-- TRY IT --
Could you write out the records below exactly as they appear, leaving out any pictures?

(EXCERPTED DATA)

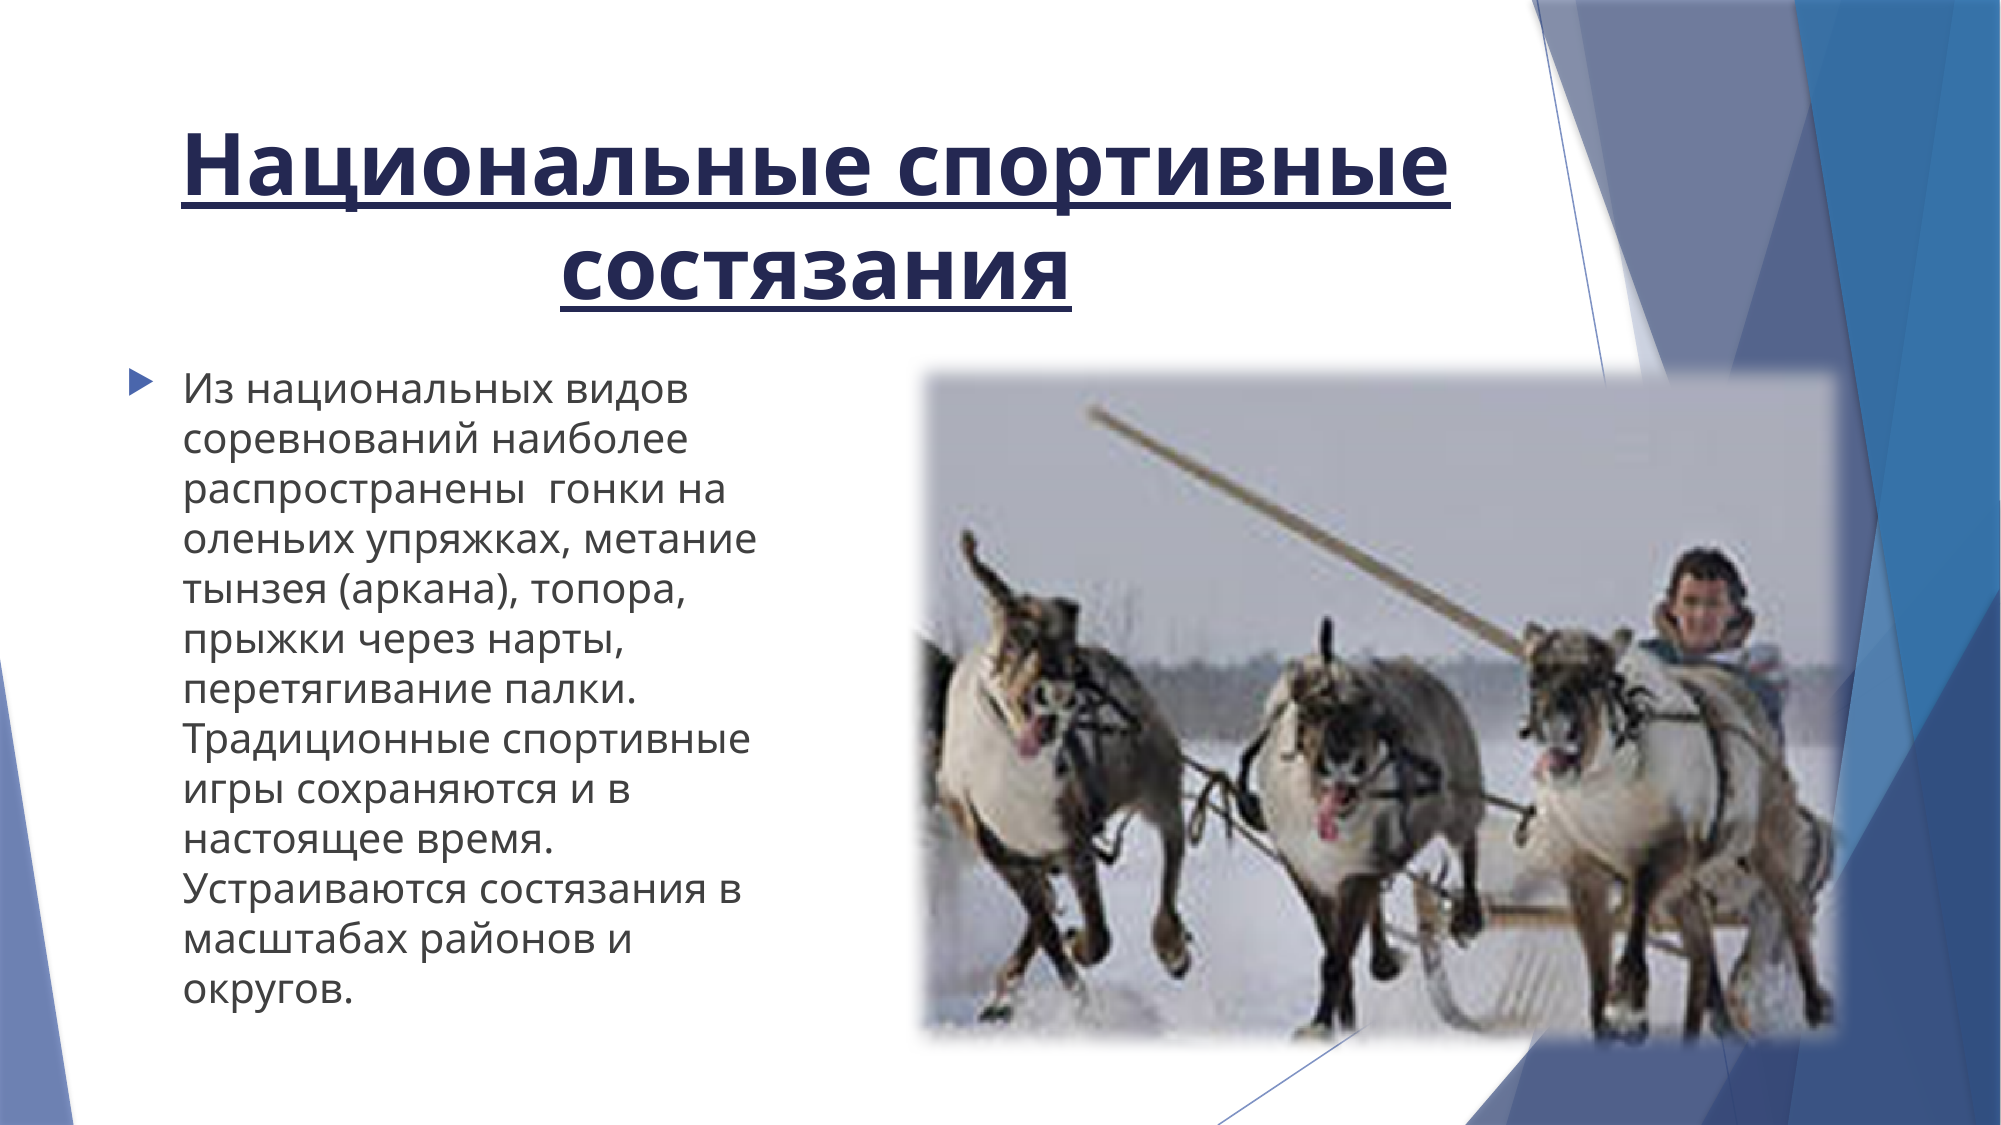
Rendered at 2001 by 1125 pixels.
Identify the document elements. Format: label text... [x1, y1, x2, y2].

title Национальные спортивные состязания [111, 99, 1522, 317]
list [905, 353, 1856, 1057]
list Из национальных видов соревнований наиболее распространены гонки на оленьих упряжках, метание тынзея (аркана), топора, прыжки через нарты, перетягивание палки. Традиционные спортивные игры сохраняются и в настоящее время. Устраиваются состязания в масштабах районов и округов. [111, 354, 807, 992]
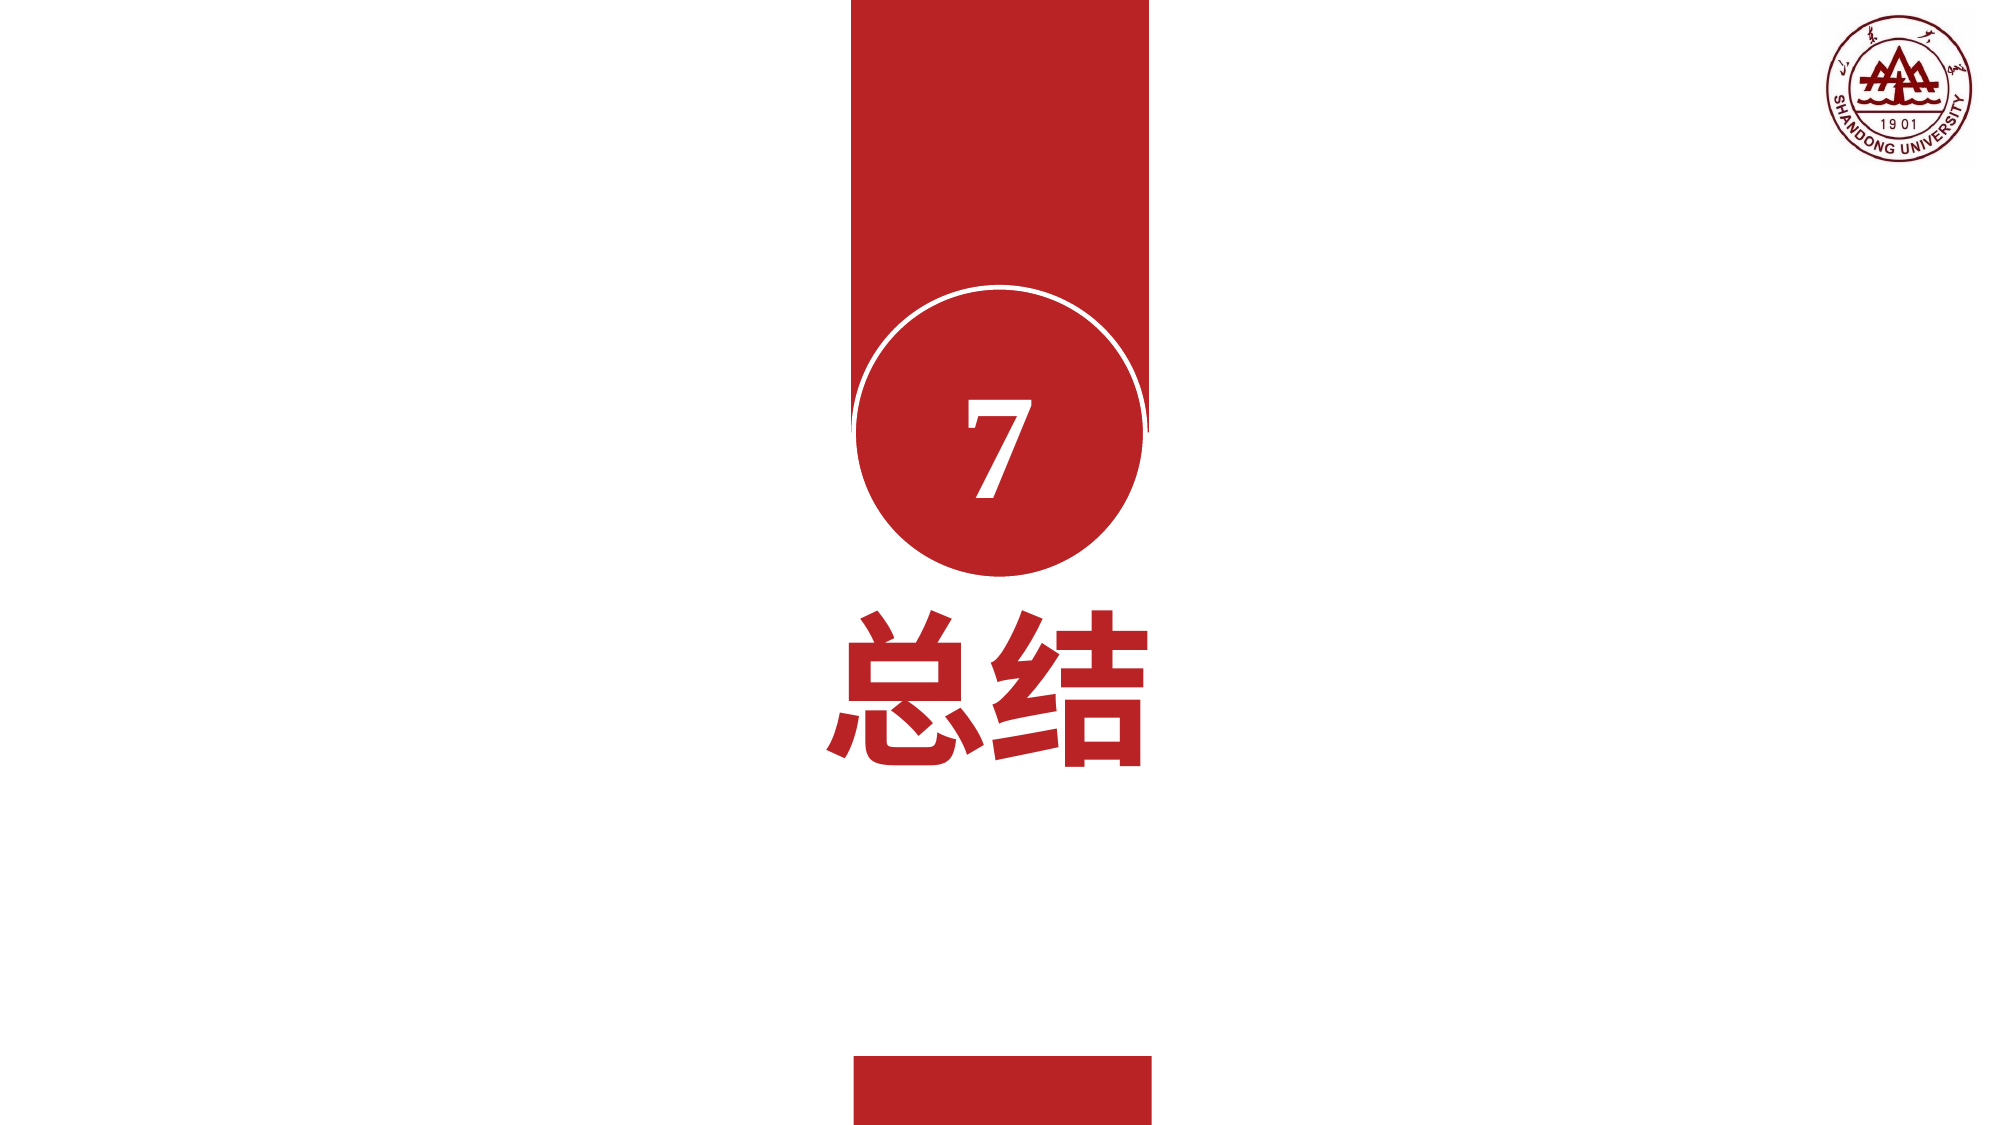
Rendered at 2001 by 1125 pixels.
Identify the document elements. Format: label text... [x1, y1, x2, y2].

text_box [884, 285, 1115, 340]
text_box [1117, 343, 1148, 523]
text_box 总结 [606, 632, 1390, 939]
text_box [851, 1054, 1154, 1125]
text_box [849, 0, 1151, 434]
text_box [893, 536, 1106, 582]
text_box 7 [879, 340, 1117, 536]
picture [1820, 9, 1977, 167]
text_box [851, 347, 879, 520]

(End EXCERPTED DATA)

-- RESULT FOR THIS EXERCISE --
Rendered at 2001 by 1125 pixels.
Identify the document elements. Format: label text... [x1, y1, x2, y2].

title Национальные спортивные состязания [111, 99, 1522, 317]
list [905, 353, 1856, 1057]
list Из национальных видов соревнований наиболее распространены гонки на оленьих упряжках, метание тынзея (аркана), топора, прыжки через нарты, перетягивание палки. Традиционные спортивные игры сохраняются и в настоящее время. Устраиваются состязания в масштабах районов и округов. [111, 354, 807, 992]
Rendered at 2001 by 1125 pixels.
Identify the document elements. Format: label text... [x1, y1, x2, y2].

text_box [884, 285, 1115, 340]
text_box [1117, 343, 1148, 523]
text_box 总结 [606, 632, 1390, 939]
text_box [851, 1054, 1154, 1125]
text_box [849, 0, 1151, 434]
text_box [893, 536, 1106, 582]
text_box 7 [879, 340, 1117, 536]
picture [1820, 9, 1977, 167]
text_box [851, 347, 879, 520]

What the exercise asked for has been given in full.